その後あいつは、やってきた親衛隊に引き取られていった。
けど、その前に、どうにも宝物をあきらめきれなかったらしい。
クランから正式に奪還の依頼を受けた。
正直、どうかと思ったぜ。
あたしだってザーフィスと同じ盗賊なんだから。
でも、あたしの事は信用できるって言ってきた。
理由を聞いたら「勘かな」だとよ。
何じゃそりゃ。
色々思うところはあるけどよ、結局引き受けちまった。
報酬いいし、王城に忍び込んだことをナシにしてくれるって話もあったから。
あの時、ザーフィスが暴れ回ったおかげで、宝物庫がめちゃくちゃになっちまったからな。

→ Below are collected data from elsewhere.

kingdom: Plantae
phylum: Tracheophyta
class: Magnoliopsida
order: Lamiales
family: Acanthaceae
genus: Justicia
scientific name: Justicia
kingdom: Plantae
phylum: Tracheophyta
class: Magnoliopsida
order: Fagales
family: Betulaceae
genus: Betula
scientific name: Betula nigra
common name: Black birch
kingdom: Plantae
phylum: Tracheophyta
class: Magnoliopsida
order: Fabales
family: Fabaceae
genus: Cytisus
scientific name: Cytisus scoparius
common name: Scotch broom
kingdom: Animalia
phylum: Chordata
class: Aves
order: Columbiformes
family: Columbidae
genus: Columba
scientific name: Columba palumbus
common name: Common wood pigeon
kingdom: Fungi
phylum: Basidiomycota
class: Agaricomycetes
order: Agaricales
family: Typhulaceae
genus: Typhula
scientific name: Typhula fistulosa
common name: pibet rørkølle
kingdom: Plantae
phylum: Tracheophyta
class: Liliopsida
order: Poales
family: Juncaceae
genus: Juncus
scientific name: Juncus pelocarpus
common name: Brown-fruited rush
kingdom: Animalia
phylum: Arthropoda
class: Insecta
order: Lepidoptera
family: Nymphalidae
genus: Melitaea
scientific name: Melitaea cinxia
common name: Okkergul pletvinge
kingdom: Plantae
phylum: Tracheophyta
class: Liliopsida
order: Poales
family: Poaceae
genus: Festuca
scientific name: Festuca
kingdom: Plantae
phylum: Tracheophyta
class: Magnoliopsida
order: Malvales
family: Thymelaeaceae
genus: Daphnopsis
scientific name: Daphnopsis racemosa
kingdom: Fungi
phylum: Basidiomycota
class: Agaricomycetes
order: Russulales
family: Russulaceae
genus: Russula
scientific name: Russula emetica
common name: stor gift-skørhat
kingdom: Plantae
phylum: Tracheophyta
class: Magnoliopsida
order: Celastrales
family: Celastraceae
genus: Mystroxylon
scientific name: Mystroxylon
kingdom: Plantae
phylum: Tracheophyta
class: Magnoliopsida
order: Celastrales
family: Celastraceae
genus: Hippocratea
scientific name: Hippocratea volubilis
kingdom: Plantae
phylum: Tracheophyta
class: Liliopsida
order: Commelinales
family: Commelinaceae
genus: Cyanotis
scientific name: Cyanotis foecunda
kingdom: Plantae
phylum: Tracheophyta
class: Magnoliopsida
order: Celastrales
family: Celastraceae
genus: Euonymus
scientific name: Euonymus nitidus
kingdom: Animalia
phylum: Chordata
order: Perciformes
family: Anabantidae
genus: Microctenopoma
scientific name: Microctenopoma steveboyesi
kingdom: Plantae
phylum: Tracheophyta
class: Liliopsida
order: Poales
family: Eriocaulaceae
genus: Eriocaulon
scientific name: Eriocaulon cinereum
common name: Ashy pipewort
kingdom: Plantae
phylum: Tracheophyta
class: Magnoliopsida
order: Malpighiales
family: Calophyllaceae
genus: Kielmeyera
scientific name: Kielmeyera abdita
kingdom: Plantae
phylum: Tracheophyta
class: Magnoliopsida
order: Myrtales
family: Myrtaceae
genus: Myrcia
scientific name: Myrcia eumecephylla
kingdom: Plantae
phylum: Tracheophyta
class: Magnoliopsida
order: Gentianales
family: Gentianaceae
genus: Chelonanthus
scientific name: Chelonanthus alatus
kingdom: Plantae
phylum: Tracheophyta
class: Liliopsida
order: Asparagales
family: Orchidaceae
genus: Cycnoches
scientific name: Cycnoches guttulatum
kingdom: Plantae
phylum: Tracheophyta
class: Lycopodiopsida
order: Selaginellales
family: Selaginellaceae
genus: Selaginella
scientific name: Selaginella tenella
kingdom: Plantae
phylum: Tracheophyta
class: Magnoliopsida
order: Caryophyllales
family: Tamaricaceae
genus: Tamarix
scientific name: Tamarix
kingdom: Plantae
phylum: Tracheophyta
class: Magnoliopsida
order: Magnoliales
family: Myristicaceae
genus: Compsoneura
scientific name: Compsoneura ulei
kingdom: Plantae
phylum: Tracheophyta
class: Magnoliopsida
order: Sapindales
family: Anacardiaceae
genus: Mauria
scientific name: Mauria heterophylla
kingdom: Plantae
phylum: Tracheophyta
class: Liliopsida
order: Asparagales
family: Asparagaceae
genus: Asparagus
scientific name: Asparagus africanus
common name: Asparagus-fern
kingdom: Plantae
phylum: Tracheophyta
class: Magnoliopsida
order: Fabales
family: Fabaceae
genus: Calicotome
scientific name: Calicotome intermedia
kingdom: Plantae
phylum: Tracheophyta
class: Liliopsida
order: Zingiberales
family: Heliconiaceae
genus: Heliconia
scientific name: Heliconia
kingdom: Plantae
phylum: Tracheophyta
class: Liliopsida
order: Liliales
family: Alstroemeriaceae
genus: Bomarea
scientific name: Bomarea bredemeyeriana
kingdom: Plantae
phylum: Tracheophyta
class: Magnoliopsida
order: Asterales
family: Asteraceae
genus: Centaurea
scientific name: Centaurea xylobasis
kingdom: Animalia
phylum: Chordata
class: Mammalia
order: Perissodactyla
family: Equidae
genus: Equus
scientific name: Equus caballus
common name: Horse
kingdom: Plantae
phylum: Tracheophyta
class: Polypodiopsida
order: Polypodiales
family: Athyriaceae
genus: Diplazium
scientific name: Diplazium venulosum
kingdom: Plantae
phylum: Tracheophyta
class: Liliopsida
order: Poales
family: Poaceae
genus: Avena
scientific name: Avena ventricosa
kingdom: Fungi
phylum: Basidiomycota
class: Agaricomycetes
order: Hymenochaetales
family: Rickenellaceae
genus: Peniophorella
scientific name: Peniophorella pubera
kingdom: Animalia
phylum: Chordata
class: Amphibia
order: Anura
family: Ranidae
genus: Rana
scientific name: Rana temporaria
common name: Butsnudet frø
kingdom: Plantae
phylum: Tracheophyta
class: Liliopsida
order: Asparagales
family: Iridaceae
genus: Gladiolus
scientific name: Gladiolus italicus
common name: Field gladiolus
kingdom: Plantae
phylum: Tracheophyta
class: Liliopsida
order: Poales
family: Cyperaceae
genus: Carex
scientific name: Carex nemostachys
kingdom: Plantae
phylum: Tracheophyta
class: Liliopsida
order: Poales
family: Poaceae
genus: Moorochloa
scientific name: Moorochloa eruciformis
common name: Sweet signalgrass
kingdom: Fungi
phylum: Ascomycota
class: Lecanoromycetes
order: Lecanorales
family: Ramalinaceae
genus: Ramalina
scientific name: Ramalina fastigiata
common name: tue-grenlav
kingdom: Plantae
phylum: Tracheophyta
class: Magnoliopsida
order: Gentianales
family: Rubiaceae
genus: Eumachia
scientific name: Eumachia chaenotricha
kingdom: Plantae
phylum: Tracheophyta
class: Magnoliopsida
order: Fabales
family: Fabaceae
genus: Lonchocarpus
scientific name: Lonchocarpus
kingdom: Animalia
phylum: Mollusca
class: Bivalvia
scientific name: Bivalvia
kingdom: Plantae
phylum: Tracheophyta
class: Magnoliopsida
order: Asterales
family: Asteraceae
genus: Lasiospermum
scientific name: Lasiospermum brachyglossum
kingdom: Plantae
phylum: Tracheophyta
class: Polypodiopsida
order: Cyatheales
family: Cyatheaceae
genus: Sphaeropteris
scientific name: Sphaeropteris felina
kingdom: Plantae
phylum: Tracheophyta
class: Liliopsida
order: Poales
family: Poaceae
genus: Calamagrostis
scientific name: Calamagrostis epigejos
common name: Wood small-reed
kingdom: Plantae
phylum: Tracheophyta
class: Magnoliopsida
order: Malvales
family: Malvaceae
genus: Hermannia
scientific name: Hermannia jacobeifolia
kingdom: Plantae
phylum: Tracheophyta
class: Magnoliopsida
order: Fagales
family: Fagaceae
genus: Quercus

あたしのせいじゃないとはいえ、指名手配されたりしたら孤児院の皆を心配させちまう。
そりゃ、何事もなく宝物かっぱらえた方が一番だったけど。
まあ、これでもありか。
あたしは孤児院にまとまった金がはいりゃそれでいいしな。
宝物盗って捕まっちまったら、その後に恩返しができなくなる。
それじゃやっぱ、困るからな。
別に、あいつにほだされたとかじゃねーぞ。
王族の中にも良い奴はいるのかもな、とかそんな簡単に思うわけないだろ。
って、なにを日記に向かって言ってんだ、あたしは。